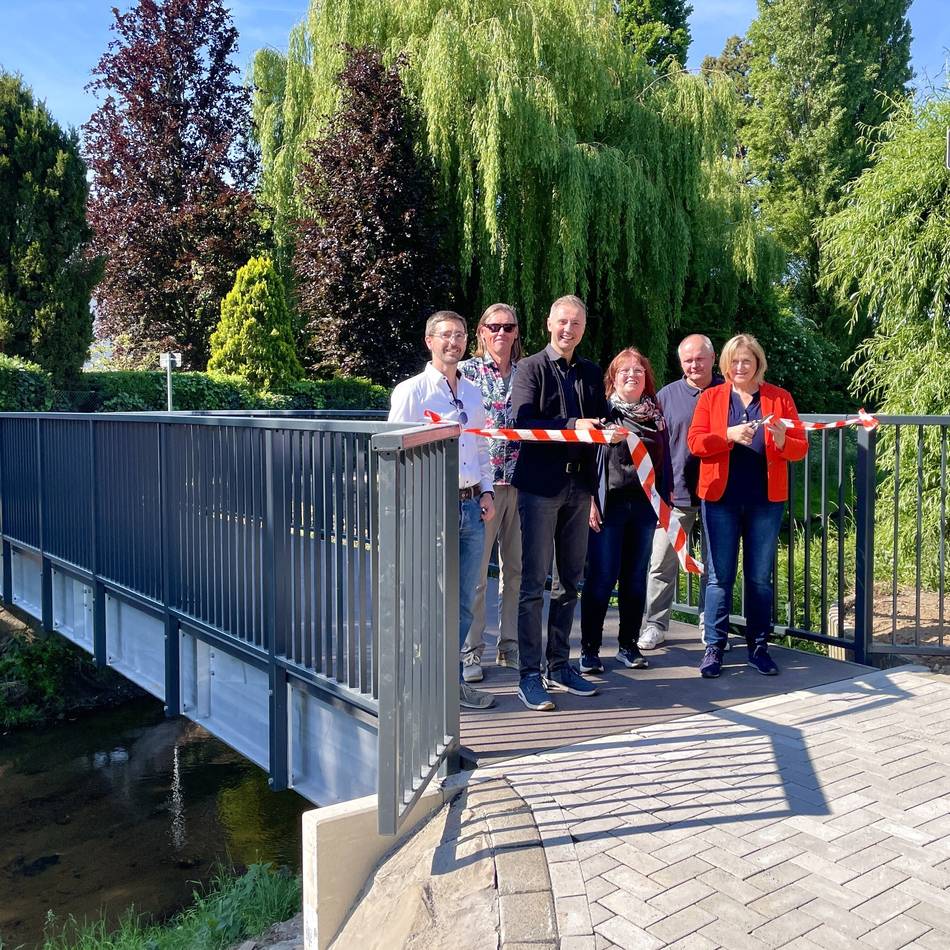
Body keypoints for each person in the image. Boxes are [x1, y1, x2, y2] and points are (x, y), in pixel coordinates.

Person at [389, 310, 497, 709]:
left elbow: (481, 447)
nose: (454, 342)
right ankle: (422, 682)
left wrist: (486, 492)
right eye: (446, 335)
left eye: (461, 335)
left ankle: (449, 682)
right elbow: (394, 454)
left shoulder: (471, 392)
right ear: (429, 341)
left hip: (471, 509)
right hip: (433, 508)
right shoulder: (412, 392)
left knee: (464, 599)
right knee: (429, 600)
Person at [687, 333, 808, 679]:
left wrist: (783, 438)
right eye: (735, 361)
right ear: (725, 364)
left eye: (747, 361)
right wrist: (726, 435)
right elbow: (695, 442)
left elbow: (799, 449)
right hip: (720, 499)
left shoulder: (779, 398)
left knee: (758, 578)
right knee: (718, 578)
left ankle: (758, 647)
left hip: (765, 502)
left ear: (758, 363)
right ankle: (714, 648)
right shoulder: (711, 398)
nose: (740, 367)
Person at [510, 295, 607, 711]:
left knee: (571, 582)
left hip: (579, 488)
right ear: (549, 323)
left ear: (584, 328)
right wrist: (572, 425)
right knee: (534, 584)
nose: (569, 329)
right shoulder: (529, 368)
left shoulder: (590, 371)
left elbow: (599, 425)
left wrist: (609, 432)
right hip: (539, 488)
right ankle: (529, 675)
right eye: (563, 321)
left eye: (577, 323)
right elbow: (522, 421)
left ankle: (559, 665)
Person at [580, 348, 671, 674]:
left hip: (645, 507)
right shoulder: (603, 413)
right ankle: (589, 649)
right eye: (624, 371)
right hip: (609, 505)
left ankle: (627, 646)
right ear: (613, 378)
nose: (632, 375)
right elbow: (588, 459)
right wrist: (590, 498)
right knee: (601, 577)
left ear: (647, 378)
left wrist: (666, 502)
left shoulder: (656, 415)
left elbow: (666, 462)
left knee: (635, 580)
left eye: (638, 371)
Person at [639, 334, 721, 651]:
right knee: (662, 563)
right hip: (675, 494)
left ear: (713, 359)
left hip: (718, 494)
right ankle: (656, 625)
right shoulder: (667, 396)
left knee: (715, 565)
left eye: (699, 358)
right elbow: (653, 443)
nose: (693, 364)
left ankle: (709, 623)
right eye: (687, 359)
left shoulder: (728, 393)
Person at [459, 303, 522, 683]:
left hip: (520, 485)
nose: (501, 333)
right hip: (483, 488)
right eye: (493, 327)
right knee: (477, 575)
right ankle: (471, 651)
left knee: (516, 570)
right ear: (482, 331)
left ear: (516, 333)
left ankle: (509, 645)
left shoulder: (527, 371)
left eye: (508, 327)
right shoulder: (465, 373)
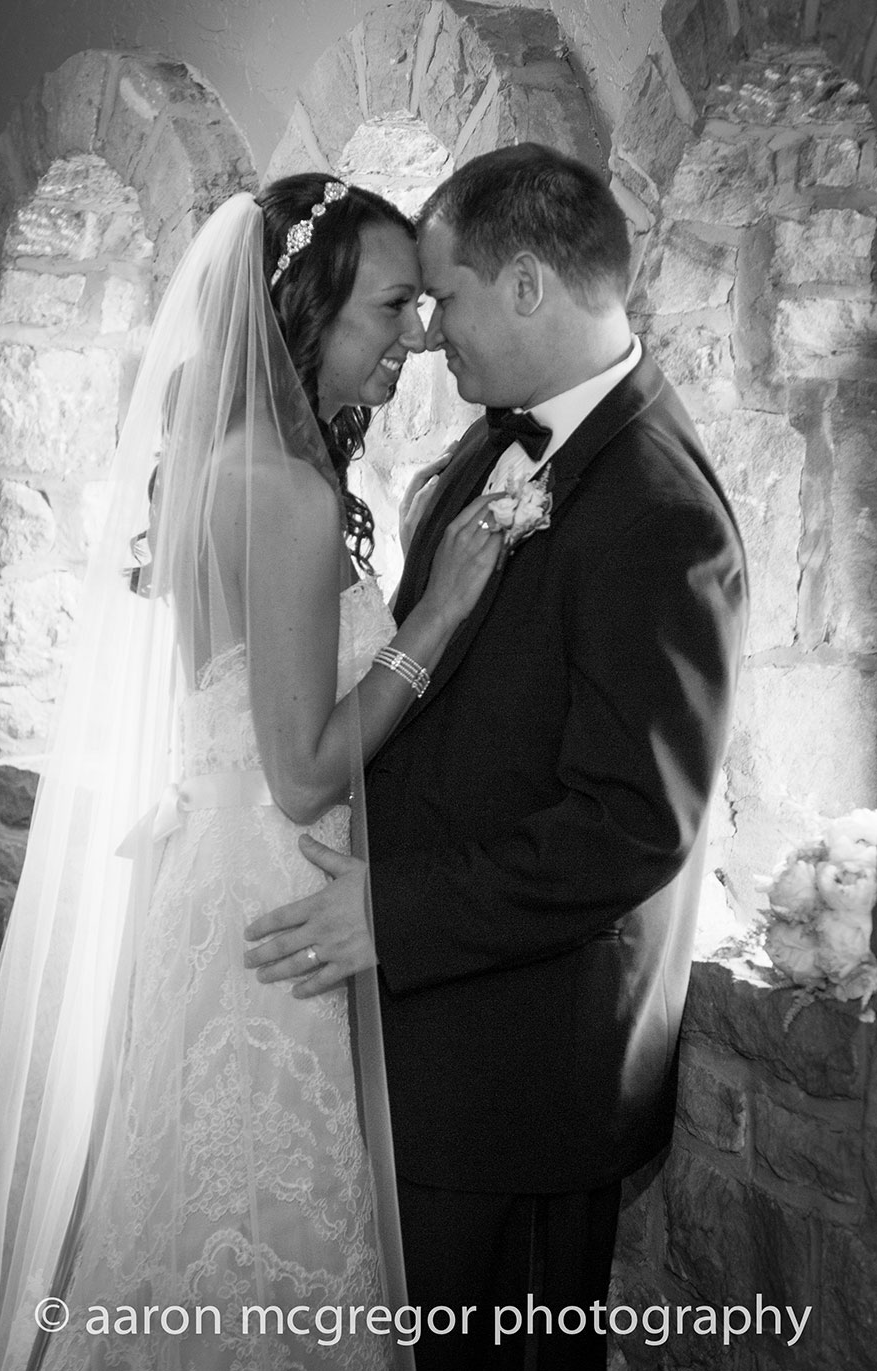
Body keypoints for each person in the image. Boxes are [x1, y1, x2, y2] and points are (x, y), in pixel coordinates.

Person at [0, 174, 504, 1371]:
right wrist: (440, 614)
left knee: (194, 1225)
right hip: (278, 906)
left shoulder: (223, 458)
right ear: (304, 309)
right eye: (391, 307)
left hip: (221, 885)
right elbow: (303, 771)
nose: (415, 339)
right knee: (261, 1236)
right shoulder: (288, 490)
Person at [245, 143, 749, 1370]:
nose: (427, 334)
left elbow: (632, 823)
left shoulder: (659, 509)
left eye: (443, 296)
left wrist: (393, 913)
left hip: (518, 1079)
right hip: (431, 1048)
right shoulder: (496, 444)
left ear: (525, 286)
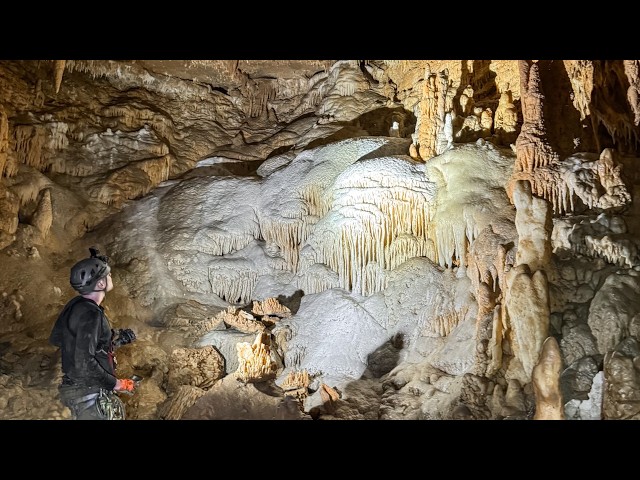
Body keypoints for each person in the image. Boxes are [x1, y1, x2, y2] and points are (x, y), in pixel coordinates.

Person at [49, 246, 138, 420]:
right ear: (100, 284)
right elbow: (84, 361)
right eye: (108, 274)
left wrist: (113, 340)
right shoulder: (91, 315)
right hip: (87, 394)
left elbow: (61, 338)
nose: (111, 277)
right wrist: (116, 384)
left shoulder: (76, 305)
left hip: (76, 389)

________________

Your objective:
Would you repeat exactly, and only, the lines from the start of the records above through the line containing "left ankle: (758, 647)", with the pictures omitted?

Your solution:
Body keypoints for each person in the image. Boxes are [x1, y1, x2, y2] and points are (x, y), in pixel coordinates.

Person at [389, 310, 497, 709]:
left elbow: (481, 447)
nose: (454, 342)
right ankle: (422, 682)
left wrist: (486, 492)
right eye: (446, 335)
left eye: (461, 335)
left ankle: (449, 682)
right elbow: (394, 454)
left shoulder: (471, 392)
right ear: (429, 341)
left hip: (471, 509)
right hip: (433, 508)
right shoulder: (412, 392)
left knee: (464, 599)
right knee: (429, 600)
Person at [687, 333, 808, 679]:
left wrist: (783, 438)
right eye: (735, 361)
right ear: (725, 364)
left eye: (747, 361)
right wrist: (726, 435)
right elbow: (695, 442)
left elbow: (799, 449)
right hip: (720, 499)
left shoulder: (779, 398)
left knee: (758, 578)
right knee: (718, 578)
left ankle: (758, 647)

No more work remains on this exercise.